A payments team built 34 container images on every merge. CI build time reached 42 minutes during peak hours and delayed production hotfixes.
The payments-api Java container restarts every 2-4 hours in production. Kubernetes events show OOMKilled exit code 137. Application logs stop abruptly with no graceful shutdown messages. The JVM never logs an OutOfMemoryError because the kernel kills the process before the JVM can detect the condition.
CI pipeline Docker build steps take 10-15 minutes when they previously completed in under 2 minutes. The build log shows 'Sending build context to Docker daemon 4.2GB' at the start. Developer local builds are equally slow. The actual build layers complete quickly but the context transfer dominates total build time.
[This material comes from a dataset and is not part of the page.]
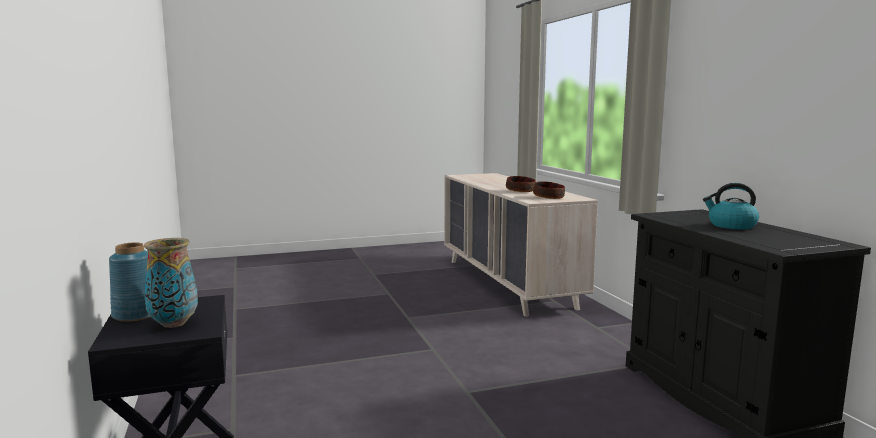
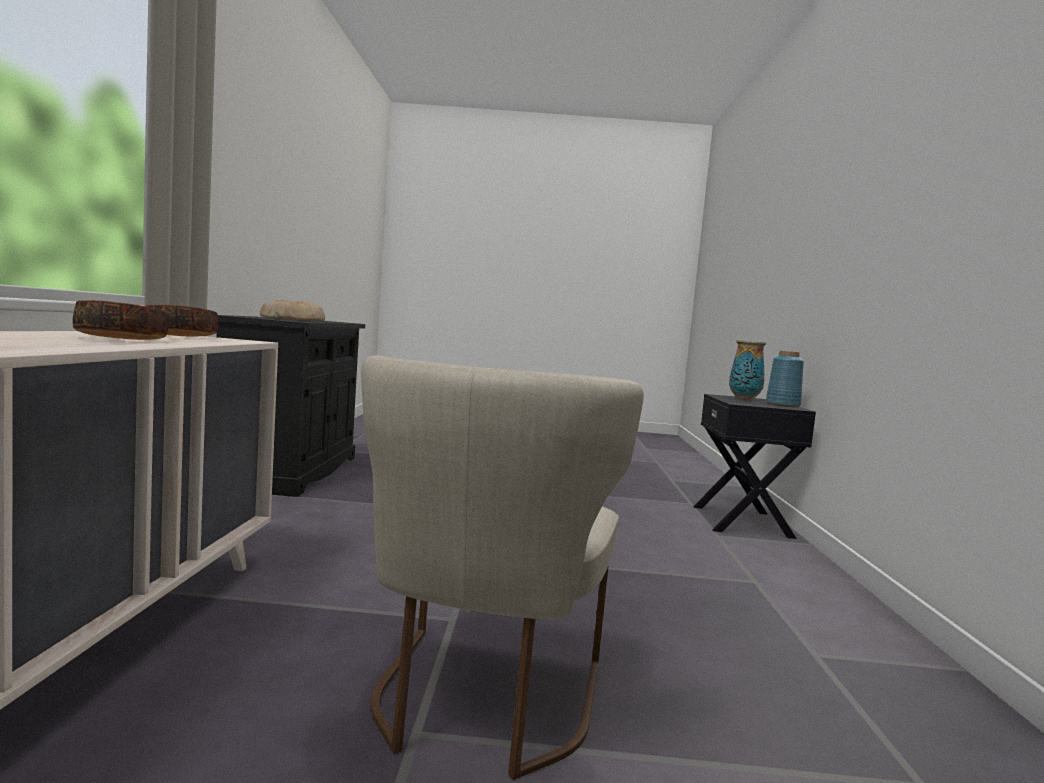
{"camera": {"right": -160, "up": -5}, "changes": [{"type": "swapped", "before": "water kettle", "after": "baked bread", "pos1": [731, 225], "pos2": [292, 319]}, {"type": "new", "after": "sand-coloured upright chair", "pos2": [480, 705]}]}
CI agents begin failing with 'no space left on device' errors during docker build or docker pull steps. The failures are intermittent, affecting different pipelines at random times. Agent disk usage monitoring shows /var/lib/docker consuming 95%+ of available disk space. Restarting the CI agent temporarily resolves the issue but it recurs within 24-48 hours.
The checkout-worker container cannot connect to the payments-api container by service name in a docker-compose environment. Curl requests to http://payments-api:8080/health return 'Could not resolve host: payments-api'. The same containers work fine when using IP addresses directly. The issue affects local development and integration testing environments but not production Kubernetes.
Security audit revealed that multiple CI pipeline containers had read-write access to the Docker daemon via a mounted /var/run/docker.sock. A compromised container in a third-party dependency scan pipeline was able to spawn privileged containers on the host, access host filesystem, read environment variables from other containers including database credentials, and exfiltrate secrets to an external endpoint.
Every CI pipeline run for the payments-api service rebuilds all Docker layers from scratch, taking 8-12 minutes per build instead of the expected 1-2 minutes with cache hits. The Dockerfile uses multi-stage builds and layer ordering appears correct, but cache is never reused between CI runs. Local developer builds do use cache and complete in under 2 minutes.
A large runtime image with build tools, test fixtures, and package caches expands CVE surface and slows deployment. When dependency installation is placed after copying all source code, every source edit invalidates the most expensive build layers. This becomes painful during incident hotfixes. Without following this practice, teams typically discover the problem during a production incident. The cost of fixing issues reactively is 10-100x higher than preventing them proactively. This becomes especially dangerous at scale when multiple teams depend on the same infrastructure, because one team's shortcut becomes another team's outage. Organizations that skip this practice often find themselves in a cycle of firefighting instead of building. The pattern is predictable: it works fine in development, survives staging, and fails spectacularly in production under real traffic and real failure conditions.